Before we jump into implementations I wanted to let you know that I am well aware of the fact that the test suite is not complete. There are corner cases that aren't covered, but I hope you'll realize that this is rather the DynamoDB modeling exercise rather than testing exercise. One more thing about testing. Both versions of the code have the same test suite because we are testing behavior - not implementation. I'm repeating myself, but I would like to emphasize the importance of such tests. I know that some times people are discouraged to test their code because whenever they change production code they need to fix a lot of tests too. It's not the case when testing the behavior. That's it. I used the word "behavior" for the last time in this episode. Moving on.

Implementation - version 1

I am going to show you first version of implementation and then we are going to jump into the second one and
compare them. Let me remind you what really is the first version.
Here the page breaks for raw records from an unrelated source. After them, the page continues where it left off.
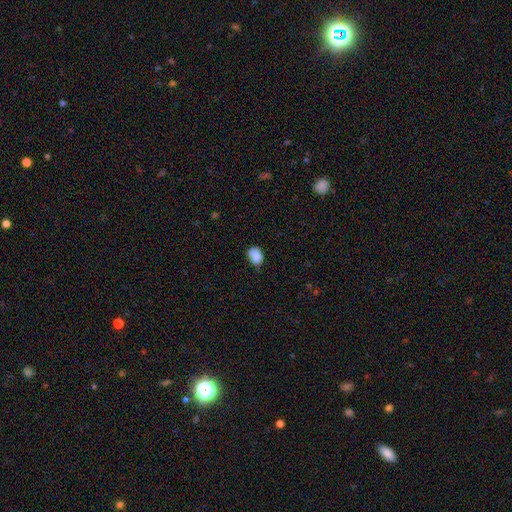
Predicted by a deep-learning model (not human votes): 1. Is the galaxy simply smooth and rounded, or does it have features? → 84% smooth, 9% star or artifact, 7% featured or disk.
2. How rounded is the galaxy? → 62% in between, 37% round, 1% cigar-shaped.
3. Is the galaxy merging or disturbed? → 52% none, 37% minor disturbance, 7% major disturbance, 3% merger.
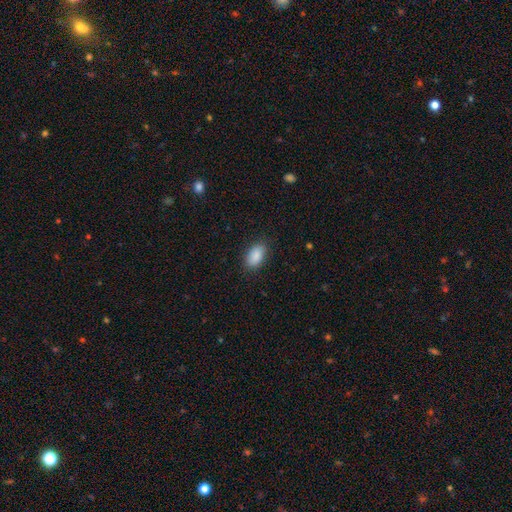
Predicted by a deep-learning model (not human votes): Overall: smooth (90%). How rounded: in between (93%). Merging: none (86%).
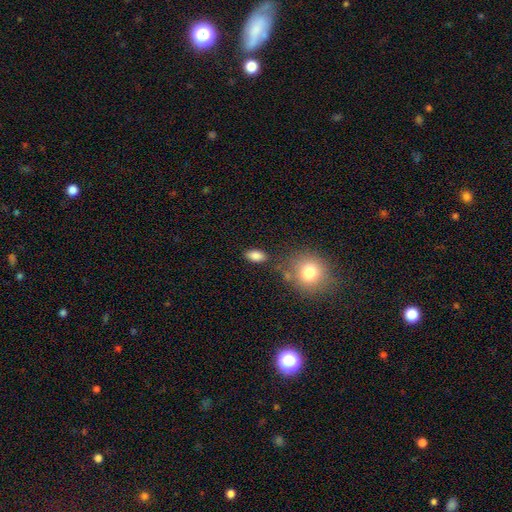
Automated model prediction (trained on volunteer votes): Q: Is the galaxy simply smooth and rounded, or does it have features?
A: smooth — 85%.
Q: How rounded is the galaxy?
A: in between — 89%.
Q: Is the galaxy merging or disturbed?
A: none — 78%.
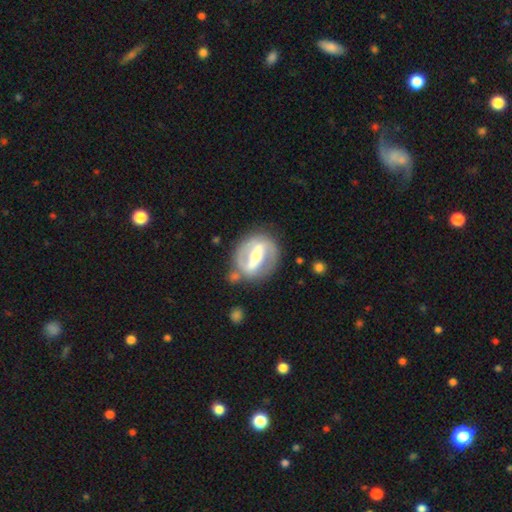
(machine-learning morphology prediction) type=featured or disk (82%); edge-on=no (95%); bar=strong (70%); spiral arms=yes (76%); winding=medium (42%); arm count=2 (83%); bulge=moderate (60%); merging=none (74%).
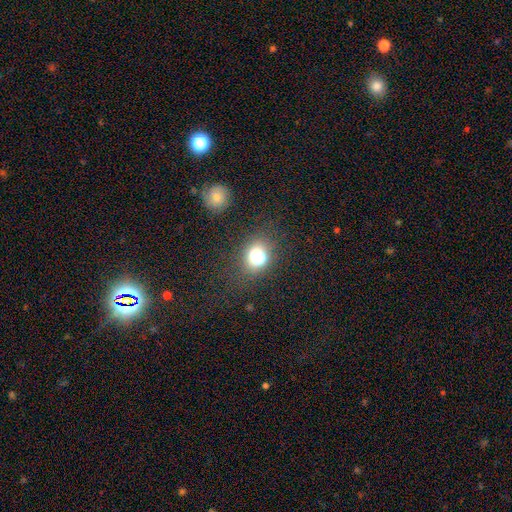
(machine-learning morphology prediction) smooth_or_featured: smooth (p=0.67) [alt: star or artifact p=0.22]
how_rounded: round (p=0.60) [alt: in between p=0.38]
merging: none (p=0.70) [alt: minor disturbance p=0.13]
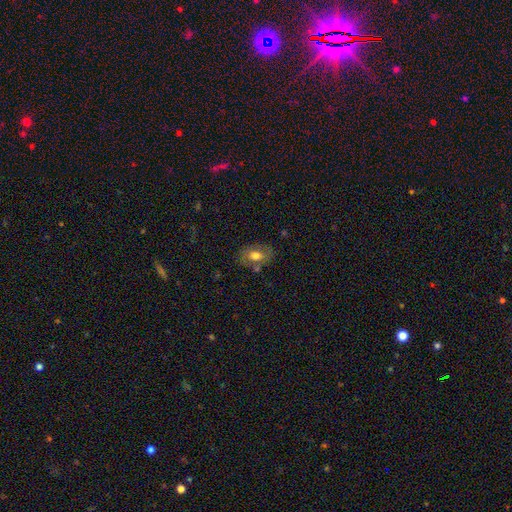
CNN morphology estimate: Smooth or featured?
  - smooth: 61% *
  - featured or disk: 30%
  - star or artifact: 8%
How rounded?
  - in between: 78% *
  - round: 20%
  - cigar-shaped: 1%
Merging?
  - none: 69% *
  - minor disturbance: 19%
  - merger: 7%
  - major disturbance: 6%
PK SK Value City Building Floor Room Type ID
SENSOR#S1 READ#2020-03-01-12:30 2
SENSOR#S1 READ#2020-03-01-12:31 3
SENSOR#S1 READ#2020-03-01-12:32 5
SENSOR#S1 READ#2020-03-01-12:33 3
SENSOR#S1 SENSORINFO Poznań A 2 13 Gas
CITY#Poznań LOCATION#A#2#13 S1

Information about a sensor is broken down into two separate items with different Partition Keys. Additionally, every recording is an item that shares the same PK as main item describing the sensor.

Registration

As you can see in the layout, when registering we need to write two different items which means that we are going to need transactions. Let's jump into it.

func (s *sensorManager) Register(ctx context.Context, sensor Sensor) error {
  attrs, err := dynamodbattribute.MarshalMap(sensor.asItem())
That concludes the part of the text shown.